Unfortunately, things don’t go quite as Evie has planned them and she finds herself, and her octogenarian great aunt Winnie, abandoned in the North instead. Wholly reliant on the hospitality of her fake fiancé’s surly brother.

Hence the doormat and the surly curmudgeon are thrust together. There are no glass slippers in my story. No balls and definitely no pumpkins either but there are lots of laughs, a few tears, a field full of wildflowers, an unexpected fairy godmother and a horse called Horatio.
And sexual tension. Lots and lots of delicious sexual tension…

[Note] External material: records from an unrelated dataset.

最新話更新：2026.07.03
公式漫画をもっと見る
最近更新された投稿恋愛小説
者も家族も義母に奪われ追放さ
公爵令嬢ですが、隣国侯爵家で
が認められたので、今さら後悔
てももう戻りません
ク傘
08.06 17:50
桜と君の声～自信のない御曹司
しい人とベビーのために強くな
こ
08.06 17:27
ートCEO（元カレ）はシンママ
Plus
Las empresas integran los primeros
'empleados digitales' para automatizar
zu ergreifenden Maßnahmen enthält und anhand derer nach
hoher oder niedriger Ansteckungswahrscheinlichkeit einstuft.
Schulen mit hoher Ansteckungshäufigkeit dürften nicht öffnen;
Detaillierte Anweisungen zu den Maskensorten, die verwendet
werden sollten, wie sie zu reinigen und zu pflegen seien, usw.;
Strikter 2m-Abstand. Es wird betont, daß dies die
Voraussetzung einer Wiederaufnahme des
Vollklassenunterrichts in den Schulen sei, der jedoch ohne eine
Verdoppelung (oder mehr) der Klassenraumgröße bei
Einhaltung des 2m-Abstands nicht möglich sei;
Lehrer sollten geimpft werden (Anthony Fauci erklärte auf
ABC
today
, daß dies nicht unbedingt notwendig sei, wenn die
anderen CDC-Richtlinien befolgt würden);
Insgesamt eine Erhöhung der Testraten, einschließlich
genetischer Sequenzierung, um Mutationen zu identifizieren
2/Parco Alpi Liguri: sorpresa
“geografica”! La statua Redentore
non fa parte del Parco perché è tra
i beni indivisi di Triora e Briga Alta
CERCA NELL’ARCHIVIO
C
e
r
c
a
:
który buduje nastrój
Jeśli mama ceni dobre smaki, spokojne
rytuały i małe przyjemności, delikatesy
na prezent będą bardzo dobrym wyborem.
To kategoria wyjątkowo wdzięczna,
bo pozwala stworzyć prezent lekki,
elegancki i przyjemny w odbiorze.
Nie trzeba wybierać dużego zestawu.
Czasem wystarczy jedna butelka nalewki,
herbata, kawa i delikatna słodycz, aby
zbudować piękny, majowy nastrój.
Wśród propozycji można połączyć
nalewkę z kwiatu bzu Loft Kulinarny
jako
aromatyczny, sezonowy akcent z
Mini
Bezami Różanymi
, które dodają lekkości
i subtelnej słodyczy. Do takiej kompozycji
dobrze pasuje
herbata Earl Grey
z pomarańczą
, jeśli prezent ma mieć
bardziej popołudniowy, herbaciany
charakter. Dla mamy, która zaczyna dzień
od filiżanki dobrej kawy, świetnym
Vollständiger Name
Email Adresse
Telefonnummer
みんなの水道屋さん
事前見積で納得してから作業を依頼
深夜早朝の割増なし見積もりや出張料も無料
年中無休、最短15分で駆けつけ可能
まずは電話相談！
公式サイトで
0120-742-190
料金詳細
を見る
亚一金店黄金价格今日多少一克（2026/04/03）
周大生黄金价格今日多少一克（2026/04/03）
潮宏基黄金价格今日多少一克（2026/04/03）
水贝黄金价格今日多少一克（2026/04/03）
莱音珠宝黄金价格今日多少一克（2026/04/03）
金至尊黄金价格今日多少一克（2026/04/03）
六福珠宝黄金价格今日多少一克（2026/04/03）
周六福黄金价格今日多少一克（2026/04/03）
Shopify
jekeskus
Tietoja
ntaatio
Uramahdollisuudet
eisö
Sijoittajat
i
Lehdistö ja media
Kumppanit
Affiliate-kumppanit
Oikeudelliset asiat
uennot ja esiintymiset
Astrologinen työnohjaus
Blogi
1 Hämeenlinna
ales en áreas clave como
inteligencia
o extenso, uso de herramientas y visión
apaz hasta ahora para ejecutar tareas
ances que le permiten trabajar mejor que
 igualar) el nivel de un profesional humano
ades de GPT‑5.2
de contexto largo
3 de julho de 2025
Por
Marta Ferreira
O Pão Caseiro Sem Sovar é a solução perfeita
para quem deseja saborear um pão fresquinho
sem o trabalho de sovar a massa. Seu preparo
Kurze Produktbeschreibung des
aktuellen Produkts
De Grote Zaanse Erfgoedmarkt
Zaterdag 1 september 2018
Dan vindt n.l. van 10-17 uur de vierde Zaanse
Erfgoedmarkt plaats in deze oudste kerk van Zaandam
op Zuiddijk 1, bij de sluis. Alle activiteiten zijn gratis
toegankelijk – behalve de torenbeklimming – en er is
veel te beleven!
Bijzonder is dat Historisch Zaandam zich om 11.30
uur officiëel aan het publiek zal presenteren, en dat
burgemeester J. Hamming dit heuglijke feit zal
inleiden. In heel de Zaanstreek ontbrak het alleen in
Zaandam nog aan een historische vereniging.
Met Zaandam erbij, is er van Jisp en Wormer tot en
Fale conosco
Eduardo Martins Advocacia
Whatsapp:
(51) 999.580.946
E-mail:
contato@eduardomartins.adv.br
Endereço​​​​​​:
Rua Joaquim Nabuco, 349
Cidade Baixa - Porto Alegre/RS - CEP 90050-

Miss Bradshaw's Bought Betrothal by Virginia Heath is published by Harlequin and out now
To Win a signed copy simply comment below with your answer to the following question (1 winner picked at random):
Which fictional character would make your perfect Prince Charming? 
She'd done it! Plain, invisible Evelyn had escaped… 
Fed up with being a doormat to her evil stepmother, heiress Evelyn Bradshaw pays a dissolute rake to pose as her betrothed so she can secure her freedom. But then her fake fiancé leaves her with his estranged brother Finn Matlock and disappears! 
Having withdrawn from the world, Finn knows the last thing he needs is the temptation of a woman, especially one like Evie. She has an irritating habit of causing chaos wherever she goes and being in places she shouldn't…including, as he soon learns, his heart!



Biography:
When Virginia Heath was a little girl it took her ages to fall asleep, so she made up stories in her head to help pass the time while she was staring at the ceiling. As she got older, the stories became more complicated, sometimes taking weeks to get to the happy ending. Then one day, she decided to embrace the insomnia and start writing them down. Fortunately, the lovely people at Harlequin took pity on her and decided to publish her romances, but it still takes her forever to fall asleep.
If you want to find out more check out her website or follow her on Twitter or Facebook


3 comments:

dstoutholcomb said...

a combination of Darcy and Captain Wentworth

denise

Di said...

Darcy (as he was at the end of the story)

Mary Preston said...

I have to go with Col. Brandon aka Alan Rickman. Miss that man.